Weight-loss drug studies widen to strokes and knee joints

Denmark’s Novo Nordisk’s blockbuster diabetes drug Ozempic and weight-loss therapy Wegovy are being studied to see whether they can improve health in other ways.

Both treatments contain the active ingredient semaglutide, part of a class known as GLP-1 drugs that work by helping to control blood sugar levels and triggering a feeling of fullness.

Researchers have also found the treatments can protect against heart and kidney disease, and are testing them for conditions such as Parkinson’s and alcohol addiction.

Yet, Novo Nordisk cannot make enough Wegovy to meet demand, and only sells it in a few of the world’s wealthiest countries. Many people have turned instead to Novo’s diabetes medicine Ozempic, which contains the same active ingredient, to shed pounds. That has created shortages of Ozempic. 

Other conditions

Here are other conditions that GLP-1 treatments are being tested against:

Eli Lilly’s tirzepatide, a GLP-1 therapy sold as Mounjaro for diabetes and Zepbound for weight loss, is being evaluated in a mid-stage study of chronic kidney disease in patients with obesity. Lilly plans to enroll up to 140 participants. 

Lilly is also testing tirzepatide for patients with heart failure and obesity. It expects to enroll about 700 people in the study, which is expected to be completed by July.

Researchers at the Chinese University of Hong Kong are testing Novo’s semaglutide along with mechanical removal of clots in patients with strokes caused by the blockage of large blood vessels to the brain compared with standard therapy. The mid-stage study aims to recruit about 140 patients.

Researchers at the Danish Headache Centre in Denmark are testing semaglutide as a treatment for new-onset idiopathic intracranial hypertension, a condition associated with obesity where pressure inside the head rises, along with a very low-calorie diet. The study aims to recruit about 50 patients and wrap up as early as 2025.

Novo has begun a trial testing semaglutide in patients with early Alzheimer’s disease. The study, which will enroll 1,840 patients, could reach primary completion as early as 2025.

Novo is also testing semaglutide in a late-stage trial of patients with a type of fatty liver disease called non-alcoholic steatohepatitis, or Nash. The study is expected to enroll about 1,200 patients and close as early as 2028. Lilly’s tirzepatide is also being evaluated in a mid-stage study in nearly 200 Nash patients.

Researchers at University Hospital in Toulouse tested Sanofi’s GLP-1 drug lixisenatide, branded as Adlyxin, for the treatment of type 2 diabetes, in addition to usual anti-Parkinson’s drugs in a mid-stage study of about 156 patients with early Parkinson’s disease. Preliminary results showed the therapy might slow progression of motor symptoms, with more data expected in early 2024.

Lilly’s tirzepatide is in late-stage testing for treatment of patients with obstructive sleep apnea and obesity, including people who use respiratory devices that help keep their airways open while they sleep as well as people who will not use such devices. The study is expected to enroll about 469 participants. 

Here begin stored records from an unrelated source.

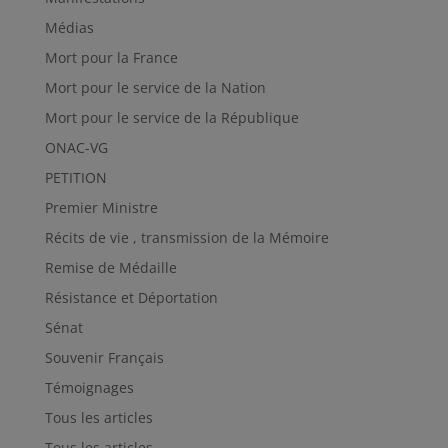
Médias
Mort pour la France
Mort pour le service de la Nation
Mort pour le service de la République
ONAC-VG
PETITION
Premier Ministre
Récits de vie , transmission de la Mémoire
Remise de Médaille
Résistance et Déportation
Sénat
Souvenir Français
Témoignages
Tous les articles
Tous les articles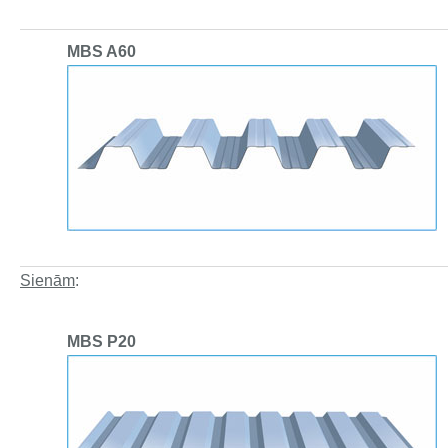
MBS A60
Sienām
:
MBS P20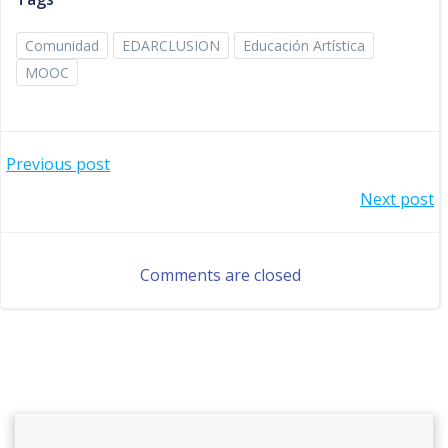
Comunidad
EDARCLUSION
Educación Artística
MOOC
Navegación
Previous post
Navegación
Next post
por
por
las
Comments are closed
las
entradas
entradas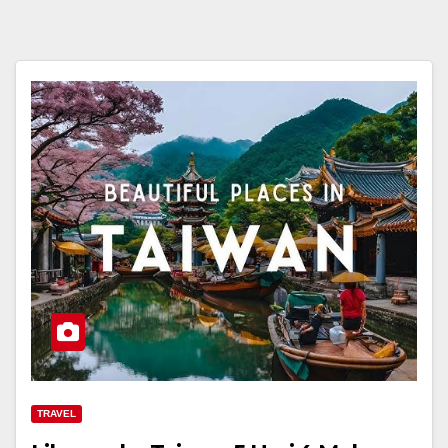
TRAVEL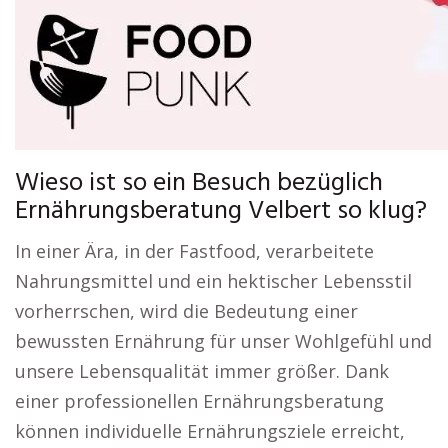
Wieso ist so ein Besuch bezüglich
Ernährungsberatung Velbert so klug?
In einer Ära, in der Fastfood, verarbeitete
Nahrungsmittel und ein hektischer Lebensstil
vorherrschen, wird die Bedeutung einer
bewussten Ernährung für unser Wohlgefühl und
unsere Lebensqualität immer größer. Dank
einer professionellen Ernährungsberatung
können individuelle Ernährungsziele erreicht,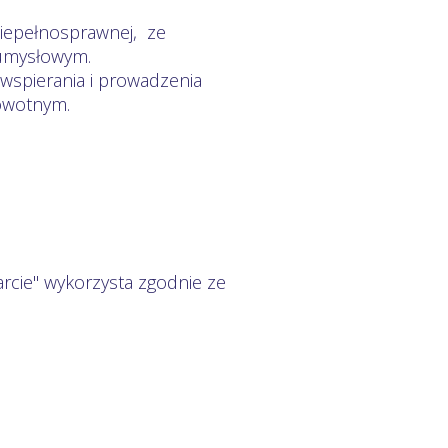
niepełnosprawnej, ze
umysłowym.
 wspierania i prowadzenia
rowotnym.
rcie" wykorzysta zgodnie ze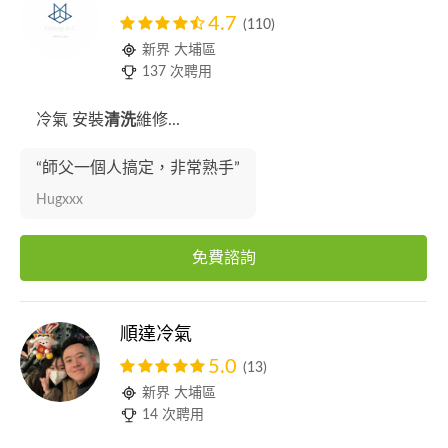
4.7
(110)
新界 大埔區
137 次聘用
冷氣 安裝
清洗
維修...
“師父一個人搞定，非常熟手”
Hugxxx
免費諮詢
順達冷氣
5.0
(13)
新界 大埔區
14 次聘用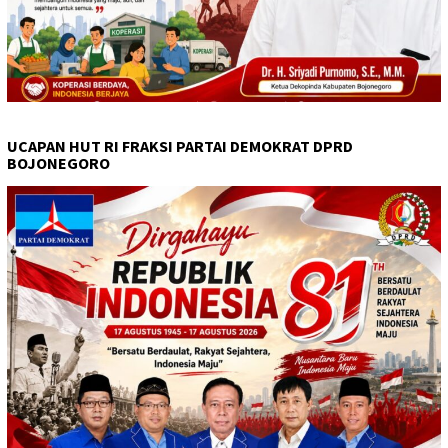
UCAPAN HUT RI FRAKSI PARTAI DEMOKRAT DPRD
BOJONEGORO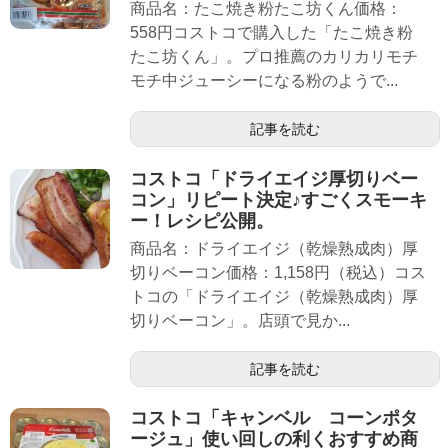
商品名：たこ焼き粉たこ坊くん価格：
558円コストコで購入した「たこ焼き粉
たこ坊くん」。プロ推薦のカリカリモチ
モチ中ジューシーになる粉のようで...
記事を読む
コストコ「ドライエイジ厚切りベー
コン」リピート決定♪すごくスモーキ
ー！レシピ公開。
商品名：ドライエイジ（乾燥熟成肉）厚
切りベーコン価格：1,158円（税込）コス
トコの「ドライエイジ（乾燥熟成肉）厚
切りベーコン」。店頭で見か...
記事を読む
コストコ「キャンベル コーンポタ
ージュ」使い回しの利くおすすめ商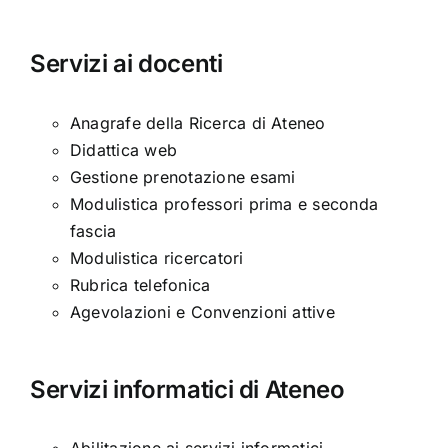
Servizi ai docenti
Anagrafe della Ricerca di Ateneo
Didattica web
Gestione prenotazione esami
Modulistica professori prima e seconda
fascia
Modulistica ricercatori
Rubrica telefonica
Agevolazioni e Convenzioni attive
Servizi informatici di Ateneo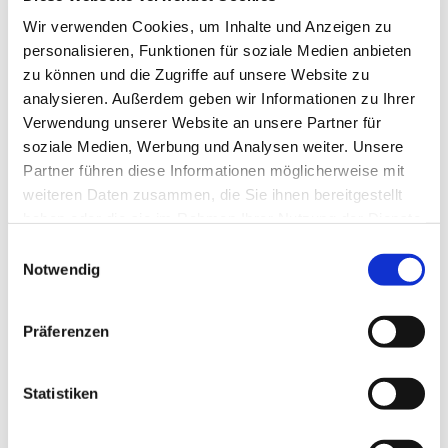
together and explore creation in all its facets. The
Wir verwenden Cookies, um Inhalte und Anzeigen zu
focus is on connecting with the elements in relation
personalisieren, Funktionen für soziale Medien anbieten
to personal pilgrimage and faith experiences.
zu können und die Zugriffe auf unsere Website zu
Route:
Paths around the “Open Chapel” in Jager
analysieren. Außerdem geben wir Informationen zu Ihrer
Verwendung unserer Website an unsere Partner für
Between 10 and 15 km each time
soziale Medien, Werbung und Analysen weiter. Unsere
Partner führen diese Informationen möglicherweise mit
February 7
Look up at the sky and see; and look at
weiteren Daten zusammen, die Sie ihnen bereitgestellt
the clouds high above you
haben oder die sie im Rahmen Ihrer Nutzung der Dienste
May 9
All people are made of earth
gesammelt haben.
Einwilligungsauswahl
Notwendig
August 1
The wind blows where it wills, and you
hear its rushing sound
Präferenzen
November 7
and leads me beside still waters
Led by:
Sabine Petters, Jager
Statistiken
Time:
10 a.m. to approx. 5 p.m. each day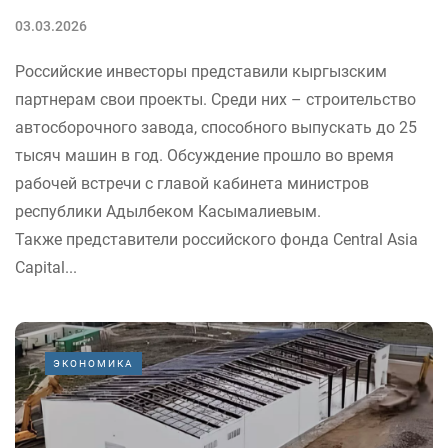
03.03.2026
Российские инвесторы представили кыргызским
партнерам свои проекты. Среди них – строительство
автосборочного завода, способного выпускать до 25
тысяч машин в год. Обсуждение прошло во время
рабочей встречи с главой кабинета министров
республики Адылбеком Касымалиевым.
Также представители российского фонда Central Asia
Capital...
ЭКОНОМИКА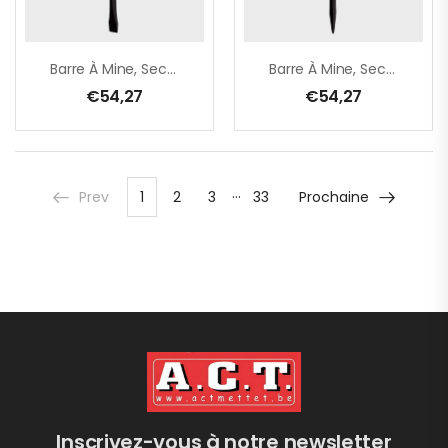
Barre À Mine, Section Ronde Ø 30 Mm – Boule/burin – 1500 Mm
Barre À Mine, Section Ronde Ø 30 Mm – Boule/pointe – 1500 Mm
€
54,27
€
54,27
…
Prev
1
2
3
33
Prochaine
Inscrivez-vous à notre newsletter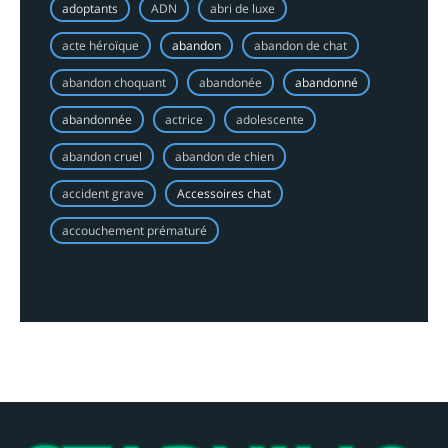
adoptants
ADN
abri de luxe
acte héroïque
abandon
abandon de chat
abandon choquant
abandonée
abandonné
abandonnée
actrice
adolescente
abandon cruel
abandon de chien
accident grave
Accessoires chat
accouchement prématuré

In a pilot study sponsored by Cincinnati Children’s Hospital, researchers found that Novo’s GLP-1 drug Victoza, or liraglutide, helped to reduce the severity of sleep apnea in 12 out of 18 adult patients without diabetes.

Researchers at the Women’s Hospital in Los Angeles found that liraglutide, the active ingredient in Novo’s drugs Victoza and Saxenda, helped to reduce elevated testosterone levels significantly in obese women with polycystic ovary syndrome, the most common hormonal disorder in females of reproductive age. The late-stage study enrolled 88 participants.

An experimental Lilly GLP-1, retatrutide, is being studied in patients who are overweight and have osteoarthritis of the knee, a degenerative joint disease. The study is currently enrolling up to 405 patients.

A study by the University of Copenhagen’s Psychiatric Centre Rigshospitalet is investigating whether treatment with semaglutide helps to reduce alcohol intake in 108 patients diagnosed with alcohol use disorder and obesity.